The propensity of thrombus formation in atrial fibrillation is explained by Virchow's triad. By contrast, thrombosis in patients with a mechanical valve is strongly associated with activated platelets and circulating procoagulant tissue factors from damaged tissues during surgery.
An immediate postoperative period is tumultuous for multiple reasons and may not be a good time to investigate a new anticoagulant in high-risk patients, such as those with mechanical valves.
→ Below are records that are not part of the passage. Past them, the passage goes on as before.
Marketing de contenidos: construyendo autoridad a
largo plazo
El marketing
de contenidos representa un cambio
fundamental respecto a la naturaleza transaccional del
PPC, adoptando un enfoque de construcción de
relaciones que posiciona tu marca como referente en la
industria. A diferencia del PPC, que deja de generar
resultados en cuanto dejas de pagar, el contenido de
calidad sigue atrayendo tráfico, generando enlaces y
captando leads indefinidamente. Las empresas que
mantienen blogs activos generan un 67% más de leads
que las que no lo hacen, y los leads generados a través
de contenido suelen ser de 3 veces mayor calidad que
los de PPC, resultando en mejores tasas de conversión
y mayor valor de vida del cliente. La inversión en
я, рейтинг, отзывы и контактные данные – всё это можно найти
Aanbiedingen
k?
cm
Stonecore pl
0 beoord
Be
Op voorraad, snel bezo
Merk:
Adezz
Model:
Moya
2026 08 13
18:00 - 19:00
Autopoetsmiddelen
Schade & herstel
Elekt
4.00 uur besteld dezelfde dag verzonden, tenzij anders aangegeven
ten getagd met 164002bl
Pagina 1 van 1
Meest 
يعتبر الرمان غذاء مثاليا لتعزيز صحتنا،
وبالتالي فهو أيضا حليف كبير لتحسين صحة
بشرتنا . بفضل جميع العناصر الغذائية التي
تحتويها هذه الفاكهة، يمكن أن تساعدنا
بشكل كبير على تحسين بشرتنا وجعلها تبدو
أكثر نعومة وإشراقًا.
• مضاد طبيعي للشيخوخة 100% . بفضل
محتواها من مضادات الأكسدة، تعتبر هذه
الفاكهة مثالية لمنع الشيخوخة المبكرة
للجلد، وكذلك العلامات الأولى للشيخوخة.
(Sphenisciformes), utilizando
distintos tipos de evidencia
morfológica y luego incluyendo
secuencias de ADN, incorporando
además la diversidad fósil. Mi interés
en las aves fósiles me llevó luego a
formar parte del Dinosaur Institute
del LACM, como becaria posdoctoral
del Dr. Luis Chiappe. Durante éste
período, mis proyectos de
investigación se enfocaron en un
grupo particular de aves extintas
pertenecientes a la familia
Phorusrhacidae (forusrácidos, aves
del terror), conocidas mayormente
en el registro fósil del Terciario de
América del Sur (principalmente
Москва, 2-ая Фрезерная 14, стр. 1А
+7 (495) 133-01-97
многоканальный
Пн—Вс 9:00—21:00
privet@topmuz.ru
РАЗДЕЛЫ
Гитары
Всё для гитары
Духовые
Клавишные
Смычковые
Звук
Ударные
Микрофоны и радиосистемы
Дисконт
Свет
Perhaps, the investigators would have fared better if they had enrolled patients at least 6 months after mechanical valve implants and avoided the immediate postoperative period. Cardiopulmonary bypass results not only in platelet activation, but platelet dysfunction as well. Contact with foreign surfaces results in activation of the coagulation cascade and depletion of coagulation factors. Intense inflammatory response occurs with activation of neutrophils, as well as release of inflammatory cytokines, which in turn affects the coagulation cascade. Patients may not be able to take whole dabigatran capsules or it may not be absorbed well because of the ileus or use of narcotics. In addition, raw surgical surfaces such as the pericardium are prone to bleeding. Nonendothelialized valve sewing rings will have a tendency to clot and this may propagate under inadequate anticoagulation. Low flow states may promote valve thrombosis. It is also possible that use of low-dose aspirin may potentially lower thrombotic risk in medium- to high-risk patients. Whether other novel anticoagulants such as rivaroxaban and apixaban (factor Xa inhibitors) would result in better outcomes compared with dabigatran (direct thrombin inhibitor) is subject to speculation.